> _What needs to be done_
Reproduce verbatim everything in the records from the line containing "die kleine, einsame" down to the line containing "ansässigen Seemöwen oder", both of those lines included.

> _Data section_

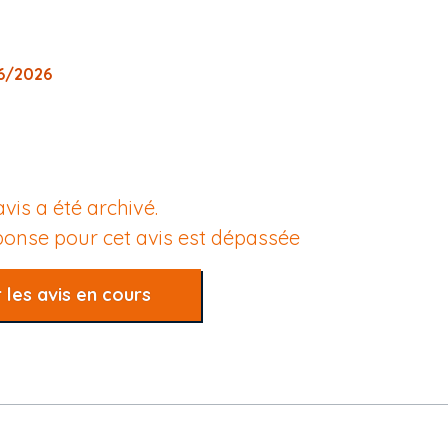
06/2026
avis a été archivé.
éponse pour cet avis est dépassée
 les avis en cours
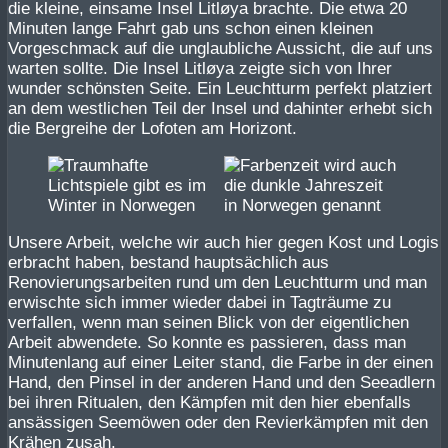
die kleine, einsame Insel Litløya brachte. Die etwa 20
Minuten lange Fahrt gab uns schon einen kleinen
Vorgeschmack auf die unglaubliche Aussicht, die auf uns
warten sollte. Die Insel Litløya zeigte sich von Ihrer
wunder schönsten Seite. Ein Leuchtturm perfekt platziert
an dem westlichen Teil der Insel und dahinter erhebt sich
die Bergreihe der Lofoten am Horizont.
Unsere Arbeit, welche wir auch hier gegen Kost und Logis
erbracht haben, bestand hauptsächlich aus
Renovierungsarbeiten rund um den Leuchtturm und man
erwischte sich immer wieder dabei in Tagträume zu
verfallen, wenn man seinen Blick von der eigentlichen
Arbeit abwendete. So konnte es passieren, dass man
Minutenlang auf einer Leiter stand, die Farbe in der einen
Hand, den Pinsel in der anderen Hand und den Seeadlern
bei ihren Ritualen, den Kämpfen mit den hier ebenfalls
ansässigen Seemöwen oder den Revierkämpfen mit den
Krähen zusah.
==
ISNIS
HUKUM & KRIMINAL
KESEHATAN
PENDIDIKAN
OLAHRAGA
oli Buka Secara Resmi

> _Task response_
die kleine, einsame Insel Litløya brachte. Die etwa 20
Minuten lange Fahrt gab uns schon einen kleinen
Vorgeschmack auf die unglaubliche Aussicht, die auf uns
warten sollte. Die Insel Litløya zeigte sich von Ihrer
wunder schönsten Seite. Ein Leuchtturm perfekt platziert
an dem westlichen Teil der Insel und dahinter erhebt sich
die Bergreihe der Lofoten am Horizont.
Unsere Arbeit, welche wir auch hier gegen Kost und Logis
erbracht haben, bestand hauptsächlich aus
Renovierungsarbeiten rund um den Leuchtturm und man
erwischte sich immer wieder dabei in Tagträume zu
verfallen, wenn man seinen Blick von der eigentlichen
Arbeit abwendete. So konnte es passieren, dass man
Minutenlang auf einer Leiter stand, die Farbe in der einen
Hand, den Pinsel in der anderen Hand und den Seeadlern
bei ihren Ritualen, den Kämpfen mit den hier ebenfalls
ansässigen Seemöwen oder den Revierkämpfen mit den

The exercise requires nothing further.